2000

The Seagull

I love Chekhov, but this was the first time I had ever done any of his plays. However I thought of The Seagull often, and had even toyed with the idea of making a film of it set in a country estate in Scotland. I always thought that the Scottish temperament would be a good fit with the Russian one, and also we really understand what it feels like to be isolated in the sticks, longing to get away to the big city.

So I was thrilled to be asked to play Trigorin opposite Dianne Wiest's Arkadina for the Classic Stage Company in New York City. Dianne is a brilliant actor and my first meeting with her showed me what an amazing person she is too. At our next meeting I met the director, Viacheslav Dolgachev, formerly of the Moscow Arts Theatre and I knew that this was going to be an extraordinary experience.

The thing I have always felt about Chekhov is that everyone is a drama queen. Really. Every singly character moans, complains, is self-absorbed and selfish. And I think that in the UK and the US we get Chekhov wrong, and make all the characters very tortured and internal, thereby losing any hope of making them the comedies they are supposed to be. So I was really interested to work with a real live Russian, as well as a Chekhov expert, to get a chance to experience how Russians actually go about doing it themselves.

It was fascinating.  First of all Slava asked us all to be bold in our interpretations but at the same time was incredibly detailed in his direction, down to the tiniest movement sometimes. Best of all was having several Russians in the room (interpreters mostly), and feeling the Russian temperament close at hand. There was no leap necessary to see how these characters operate when you watched and listened to the dramas and elaborate stories and the sheer volume going on in that room!

For me it finally made sense, and although the production had some problems, it certainly made people sit up and notice.

 

Here's a little interview I did for the NY Observer about the play..

Alan Cumming was excited to play a “real man” in the Classic Stage Company’s production of Chekov’s The Seagull. Mr. Cumming, the Tony Award-winning Scot with saucer-size blue eyes and a sly grin, recently played Dorothy’s scarecrow Glitch in the TV miniseries Tin Manand, um, a spacey scientist called Fegan Floop in thoseSpy Kids movies. (He also had a delightfully sleazy role as a gay nightlife impresario on The L Word.) But in The Seagull, he appears as Trigorin, a broody famous writer who woos Dianne Wiest’s character Arkadina and seduces a budding actress (played by Kelli Garner). “He just seems like a real man,” Mr. Cumming said over the phone, walking to Prana Power Yoga for his regular stretch after a recent play rehearsal. “He’s got everything, but he wants to destroy it. I’ve never played anyone like him.”

Mr.

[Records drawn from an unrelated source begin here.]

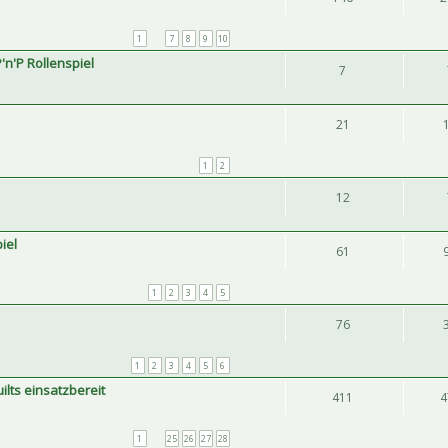
1
…
7
8
9
10
'n'P Rollenspiel
7
21
1
2
12
iel
61
1
2
3
4
5
76
1
2
3
4
5
6
lts einsatzbereit
411
4
1
…
25
26
27
28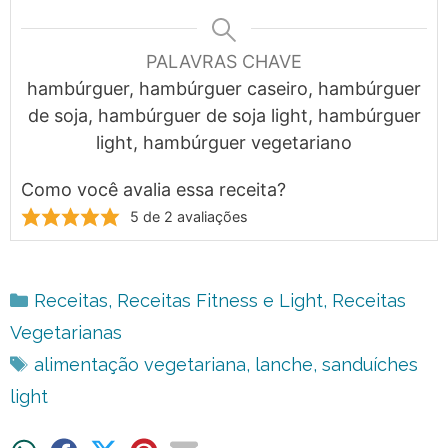
PALAVRAS CHAVE
hambúrguer, hambúrguer caseiro, hambúrguer
de soja, hambúrguer de soja light, hambúrguer
light, hambúrguer vegetariano
Como você avalia essa receita?
5
de
2
avaliações
Categorias
Receitas
,
Receitas Fitness e Light
,
Receitas
Vegetarianas
Tags
alimentação vegetariana
,
lanche
,
sanduíches
light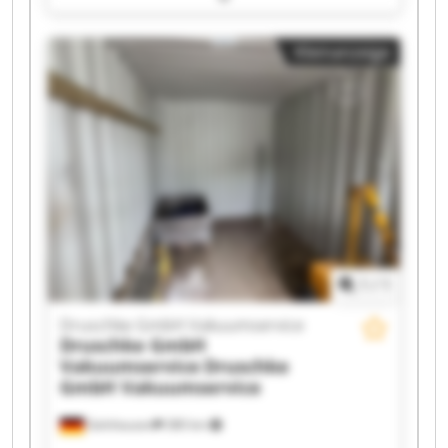
Vakuumservice Druschke GmbH Vakuumservice
Druschke GmbH Vakuumservice Druschke GmbH
Kleinanzeige
Vakuumservice Druschke GmbH Vakuumservice
Druschke GmbH Vakuumservice Druschke GmbH
Vakuumservice Druschke GmbH Vakuumservice
Druschke GmbH Vakuumservice Druschke GmbH
Vakuumservice Druschke GmbH Vakuumservice
Druschke GmbH Vakuumservice Druschke GmbH
Vakuumservice Druschke GmbH Vakuumservice
Druschke GmbH Vakuumservice Druschke GmbH
Vakuumservice
1
/
1
Druschke GmbH Vakuumservice
Druschke GmbH
Vakuumservice
Druschke
GmbH Vakuumservice
Gelnhausen
380 km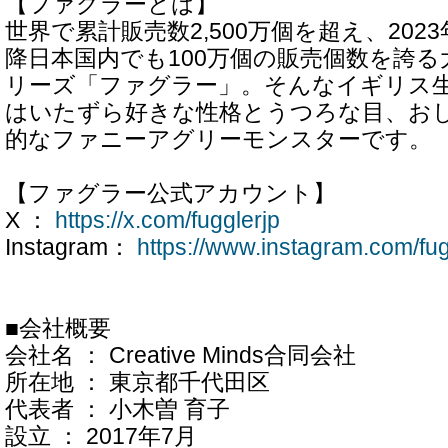
【ファグラーとは】
世界で累計販売数2,500万個を超え、202
降日本国内でも100万個の販売個数を誇
リーズ「ファグラー」。そんなイギリス
はいたずら好きな性格とうつろな目、お
的なファニーアグリーモンスターです。
【ファグラー公式アカウント】
X ：
https://x.com/fugglerjp
Instagram：
https://www.instagram.com/fug
■会社概要
会社名 ： Creative Minds合同会社
所在地 ： 東京都千代田区
代表者 ： 小木曽 育子
設立 ： 2017年7月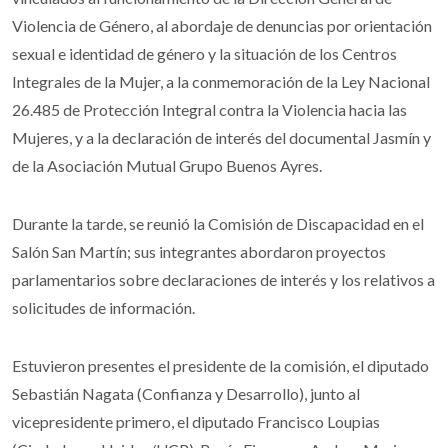
Violencia de Género, al abordaje de denuncias por orientación
sexual e identidad de género y la situación de los Centros
Integrales de la Mujer, a la conmemoración de la Ley Nacional
26.485 de Protección Integral contra la Violencia hacia las
Mujeres, y a la declaración de interés del documental Jasmín y
de la Asociación Mutual Grupo Buenos Ayres.
Durante la tarde, se reunió la Comisión de Discapacidad en el
Salón San Martín; sus integrantes abordaron proyectos
parlamentarios sobre declaraciones de interés y los relativos a
solicitudes de información.
Estuvieron presentes el presidente de la comisión, el diputado
Sebastián Nagata (Confianza y Desarrollo), junto al
vicepresidente primero, el diputado Francisco Loupias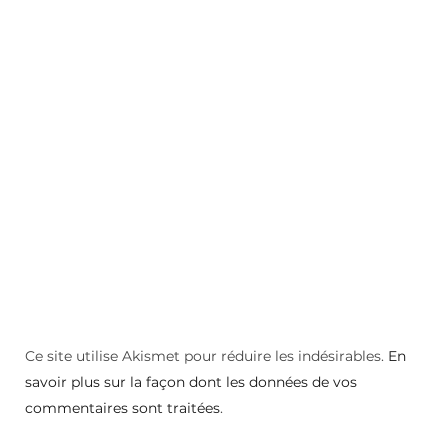
Ce site utilise Akismet pour réduire les indésirables.
En
savoir plus sur la façon dont les données de vos
commentaires sont traitées
.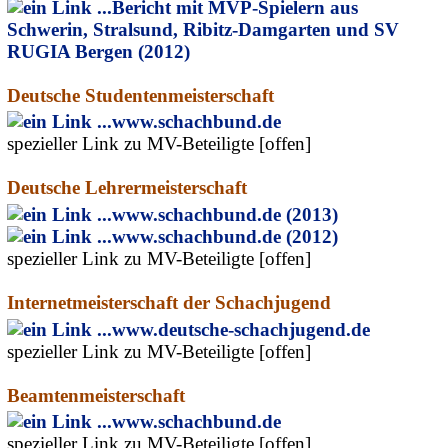
Bericht mit MVP-Spielern aus
Schwerin, Stralsund, Ribitz-Damgarten und SV
RUGIA Bergen (2012)
Deutsche Studentenmeisterschaft
www.schachbund.de
spezieller Link zu MV-Beteiligte [offen]
Deutsche Lehrermeisterschaft
www.schachbund.de (2013)
www.schachbund.de (2012)
spezieller Link zu MV-Beteiligte [offen]
Internetmeisterschaft der Schachjugend
www.deutsche-schachjugend.de
spezieller Link zu MV-Beteiligte [offen]
Beamtenmeisterschaft
www.schachbund.de
spezieller Link zu MV-Beteiligte [offen]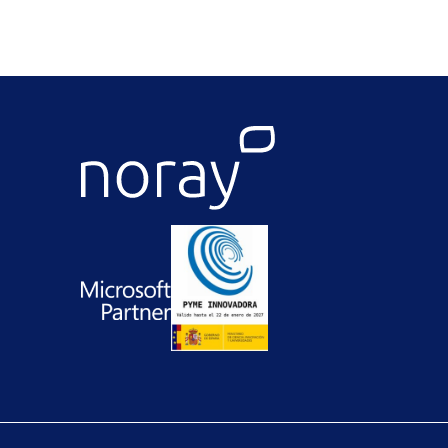
Noray
. Por Equipo Noray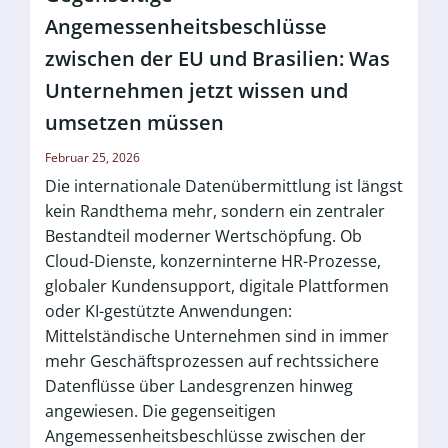
Angemessenheitsbeschlüsse
zwischen der EU und Brasilien: Was
Unternehmen jetzt wissen und
umsetzen müssen
Februar 25, 2026
Die internationale Datenübermittlung ist längst
kein Randthema mehr, sondern ein zentraler
Bestandteil moderner Wertschöpfung. Ob
Cloud-Dienste, konzerninterne HR-Prozesse,
globaler Kundensupport, digitale Plattformen
oder KI-gestützte Anwendungen:
Mittelständische Unternehmen sind in immer
mehr Geschäftsprozessen auf rechtssichere
Datenflüsse über Landesgrenzen hinweg
angewiesen. Die gegenseitigen
Angemessenheitsbeschlüsse zwischen der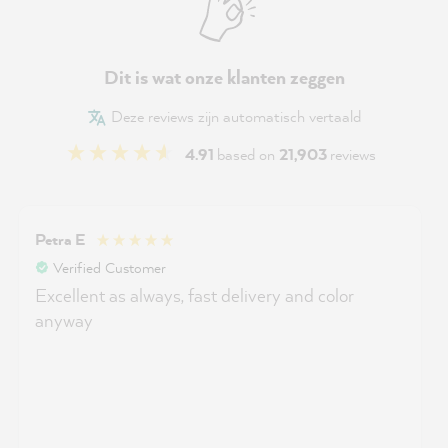
Dit is wat onze klanten zeggen
Deze reviews zijn automatisch vertaald
4.91
based on
21,903
reviews
Petra E
Verified Customer
Excellent as always, fast delivery and color
anyway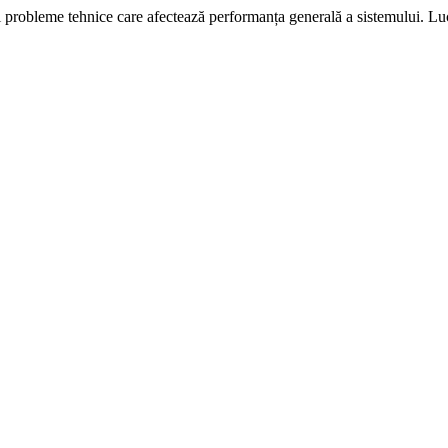
i probleme tehnice care afectează performanța generală a sistemului. L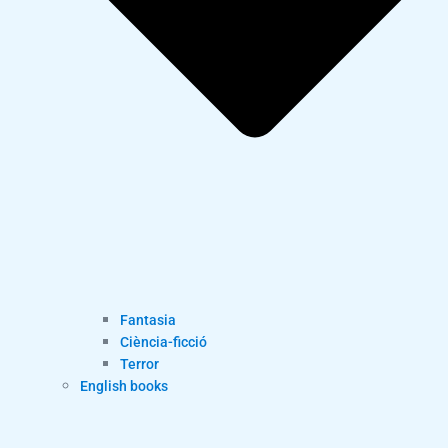
Fantasia
Ciència-ficció
Terror
English books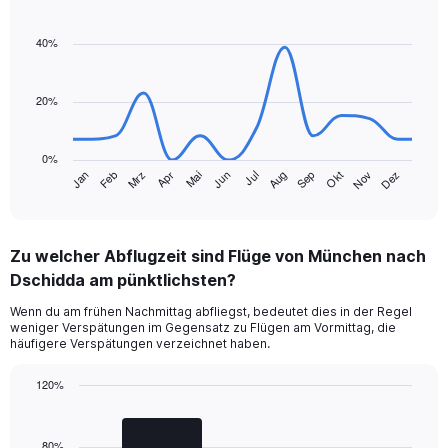
Line
Chart
displaying
graphic.
chart
values.
with
40%
Range:
14
data
0
points.
to
20%
240.
The
chart
0%
has
Jan
Feb
Mrz
Apr
Mai
Jun
Jul
Aug
Sep
Okt
Nov
Dez
1
End
of
X
interactive
axis
chart
displaying
Zu welcher Abflugzeit sind Flüge von München nach
categories.
Range:
Dschidda am pünktlichsten?
14
Wenn du am frühen Nachmittag abfliegst, bedeutet dies in der Regel
categories.
weniger Verspätungen im Gegensatz zu Flügen am Vormittag, die
The
häufigere Verspätungen verzeichnet haben.
chart
has
120%
1
Bar
Y
Chart
graphic.
chart
axis
with
80%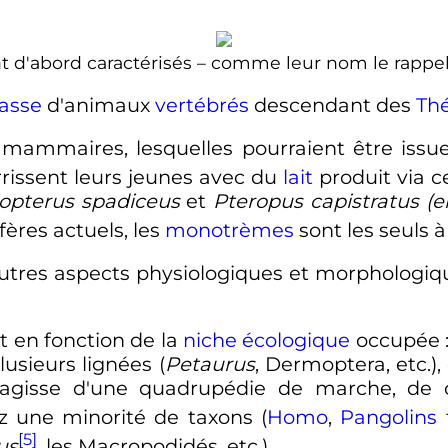
d'abord caractérisés – comme leur nom le rappelle
lasse
d'animaux
vertébrés
descendant des
Thé
 mammaires, lesquelles pourraient être iss
rrissent leurs jeunes avec du
lait
produit via c
opterus spadiceus
et
Pteropus capistratus
(e
ères actuels, les
monotrèmes
sont les seuls 
 autres aspects physiologiques et morphologiq
 en fonction de la
niche écologique
occupée
usieurs lignées (
Petaurus
, Dermoptera
,
etc.
)
s'agisse d'une quadrupédie de marche, de c
z une minorité de taxons (
Homo
,
Pangolins
t
[5]
us
, les Macropodidés
,
etc.
)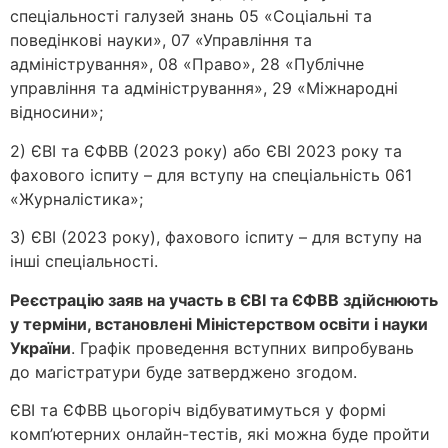
спеціальності галузей знань 05 «Соціальні та
поведінкові науки», 07 «Управління та
адміністрування», 08 «Право», 28 «Публічне
управління та адміністрування», 29 «Міжнародні
відносини»;
2) ЄВІ та ЄФВВ (2023 року) або ЄВІ 2023 року та
фахового іспиту – для вступу на спеціальність 061
«Журналістика»;
3) ЄВІ (2023 року), фахового іспиту – для вступу на
інші спеціальності.
Реєстрацію заяв на участь в ЄВІ та ЄФВВ здійснюють
у терміни, встановлені Міністерством освіти і науки
України
. Графік проведення вступних випробувань
до магістратури буде затверджено згодом.
ЄВІ та ЄФВВ цьогоріч відбуватимуться у формі
комп’ютерних онлайн-тестів, які можна буде пройти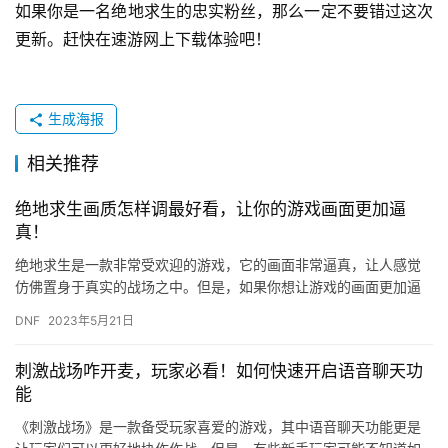
如果你是一名绝地求生的忠实粉丝，那么一定不要错过这次
更新。赶快在速游网上下载体验吧！
生成海报
相关推荐
绝地求生画质怎样调最好看，让你的游戏画面更加逼
真！
绝地求生是一款非常受欢迎的游戏，它的画面非常逼真，让人感觉
仿佛置身于真实的战场之中。但是，如果你想让游戏的画面更加逼
真，那么你需要调整一些参数来提高游戏的画质。在本文中，我们
DNF
2023年5月21日
将介绍…
刺激战场咋开麦，玩家必看！如何快速开启语音聊天功
能
《刺激战场》是一款备受玩家喜爱的游戏，其中语音聊天功能更是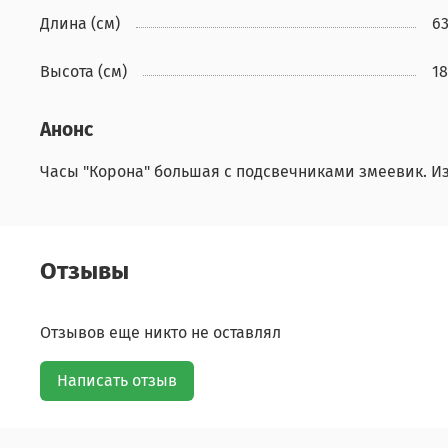
Длина (см)
6
Высота (см)
18
Анонс
Часы "Корона" большая с подсвечниками змеевик. И
Отзывы
Отзывов еще никто не оставлял
Написать отзыв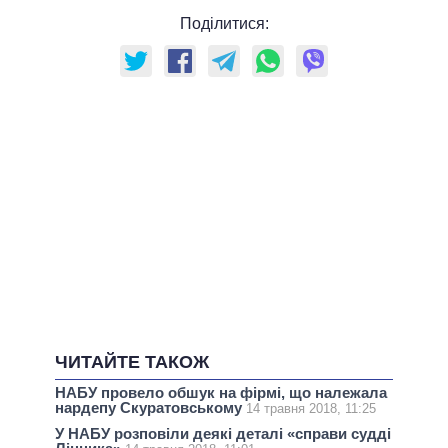
Поділитися:
ЧИТАЙТЕ ТАКОЖ
НАБУ провело обшук на фірмі, що належала
нардепу Скуратовському
14 травня 2018, 11:25
У НАБУ розповіли деякі деталі «справи судді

Cumming decided to take the part last year when the writers’ strike loomed and his agent was pushing him to sign movie projects. “All the films I was looking at, I was like, iiillck,” he said. Plus, Mr. Cumming, 43, had longed to appear in Chekov’s study of impossible love and creative torture—though he hoped to play the much younger, avant-garde playwright Konstantin (that role went, appropriately, to Ryan O’Nan). “The years have gone by and I missed my chance,” sighed Mr. Cumming.